Liz-ert itu tersungkur jatuh ke rerumputan. Detik berikutnya, terlihat seorang bocah berlari cepat menuju Liz-ert itu dan menghunjamnya dengan tombak ke jantung Liz-ert itu.
Jlep! jlep! jlep!
Bocah itu menusuk Liz-ert itu berulang kali memastikan kematiannya.
Mabo Yunupingu seorang anak kepala suku Aborigin, menolong temannya sang kangguru besar itu dari Liz-ert yang mencoba memangsanya.
Mabo memungut bumerangnya, anak itu mencabut tombak yang masih tertancap dengan cairan darah berwarna hijau yang masih menempel di ujung tombaknya.
"Astaga, makhluk buas apa ini yang muncul di tempat ini? Aku harus melaporkan ini pada ayah," dengan cekatan Mabo Yunupingu memenggal kepala reptil itu dengan mata tombaknya.
Setelah itu Mabo Yunupingu mengikat kepala Liz-ert itu dan berlari pulang ke kampungnya. Debu beterbangan, beberapa burung nazar mulai terlihat berputar-putar melihat bangkai Liz-ert yang tertinggal di sabana itu.
...Mabo Yunupingu...
Ayah Mabo Yunupingu yang bernama
Gurrumul Yunupingu. Sangat terkejut melihat apa yang dibawa Mabo Yunupingu.
"Liz-ert!" seru ayah Mabo Yunupingu.
"Demi Roh Agung Semesta Alam! Mereka masih ada yang bertahan? Setelah puluhan tahun yang lampau."
"Apakah mereka dulu pernah ada di tempat kita ini, Yah?" tanya Mabo Yunupingu merasa heran dengan kata-kata ayahnya itu.
"Ya, dulu waktu ayah masih seusiamu, ayah menyaksikan ratusan dari mereka dibasmi para dewa dewi, bahkan ada satu dewa yang merubah ukuran tubuhnya menjadi sangat besar."
"Jadi, jejak kaki yang amat besar yang ada di sabana selatan kampung kita itu milik sang Dewa? tanya Mabo Yunupingu penuh keingintahuan.
" Benar, sekali injak, lima dari mereka tumbang, ayah menyaksikan dari bukit Merah itu."
"Mungkin sebaiknya kita melakukan permohonan pada Roh Agung Semesta Alam agar mereka mengutus kembali para dewa dewi kemari." gumam Gurrumul Yunupingu.
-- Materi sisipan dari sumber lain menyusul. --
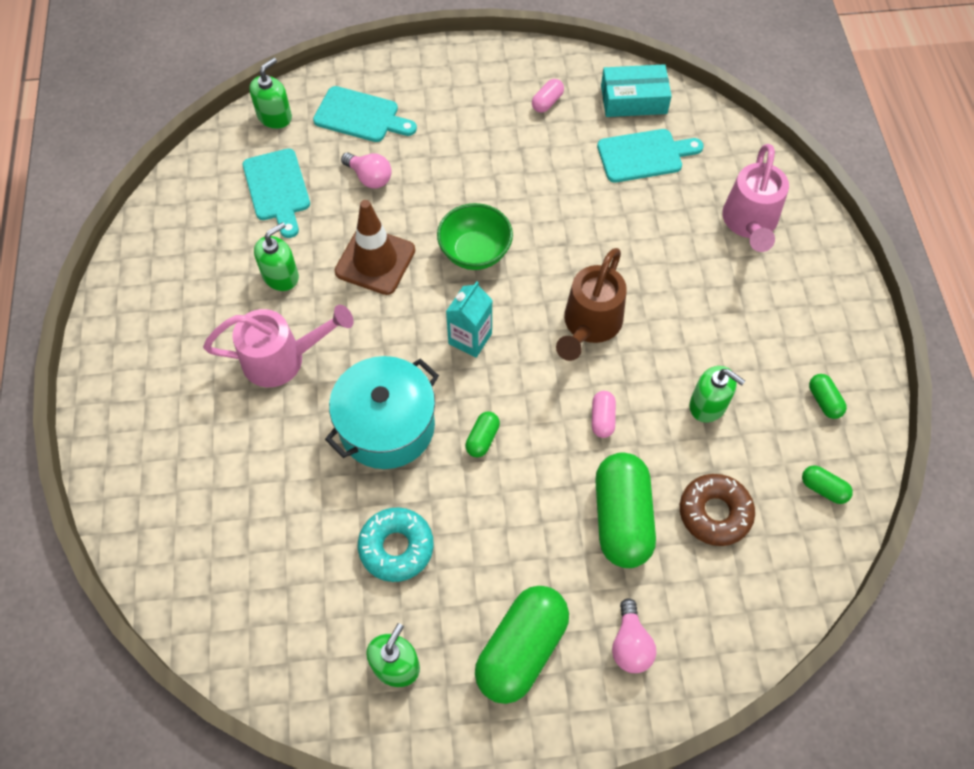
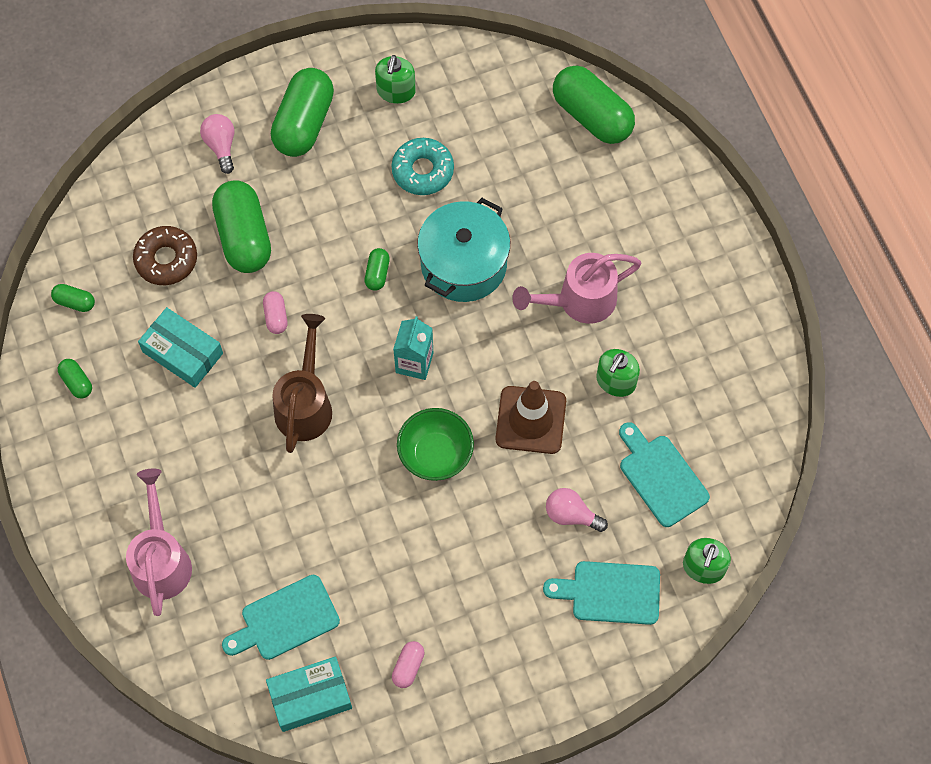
camera: 165 degrees right, 5 degrees up
(175, 567) = (592, 116): none -> green capsule
(708, 405) = (182, 352): green soap dispenser -> turquoise box

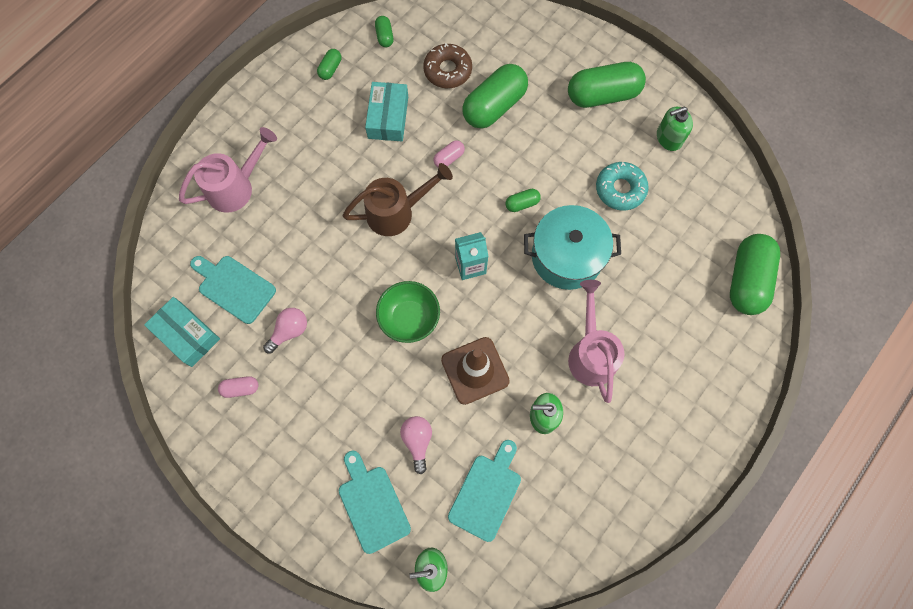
camera: 60 degrees right, 5 degrees up
(221, 146) = (550, 56): pink light bulb -> pink light bulb (289, 331)
(579, 301) = (591, 353): pink watering can -> pink watering can turned 45 degrees clockwise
"Malam ini kita harus melakukan ritual permohonan," lanjutnya sambil berdiri dan membawa kepala Liz-ert itu untuk diperlihatkan pada warganya.
...*****...
Negeri Tirai Bambu, Cani.
Seorang gadis terlihat sedang bersembunyi di balik semak-semak. Gadis itu bernama Jing-Xiao Xi. Anak itu sedang mengamati tiga ekor Liz-ert yang sedang mencabik-cabik kerbau miliknya yang tadi siang dia gembalakan di sebuah padang rumput dekat rumahnya.
...Jing-Xiao Xi...
Jing-Xiao Xi adalah cucu dari seorang Assasin terkenal bernama Lee Kwan Xi.
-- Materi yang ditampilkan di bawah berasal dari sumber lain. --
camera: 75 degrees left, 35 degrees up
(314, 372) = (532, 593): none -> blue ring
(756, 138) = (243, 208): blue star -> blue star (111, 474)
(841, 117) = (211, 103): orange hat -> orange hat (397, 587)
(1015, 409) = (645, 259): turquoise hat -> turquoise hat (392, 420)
Dia curiga, kerbaunya tiba-tiba menghilang begitu saja. Namun dia melihat bercak-bercak darah yang berceceran begitu banyak di tanah lapang. Dan dia pun mengikuti jejak ceceran darah itu. Menggunakan teknik seorang pembunuh handal, Jing-Xiao Xi berkelebat di balik bayang pohon dimana darah itu mulai memasuki hutan kecil.
"Astaga, makhluk apa itu? Apakah mereka itu naga? mengerikan sekali!" dalam batin gadis itu bertanya-tanya.
"Mungkin sebaiknya aku melaporkannya pada kakek," Jing-Xiao Xi memutuskan hendak kembali ke rumahnya, namun kali ini dia kurang hati-hati. Gaun sutranya tersangkut di ranting semak-semak menimbulkan suara robekan yang halus tapi, terdengar oleh para Liz-ert itu.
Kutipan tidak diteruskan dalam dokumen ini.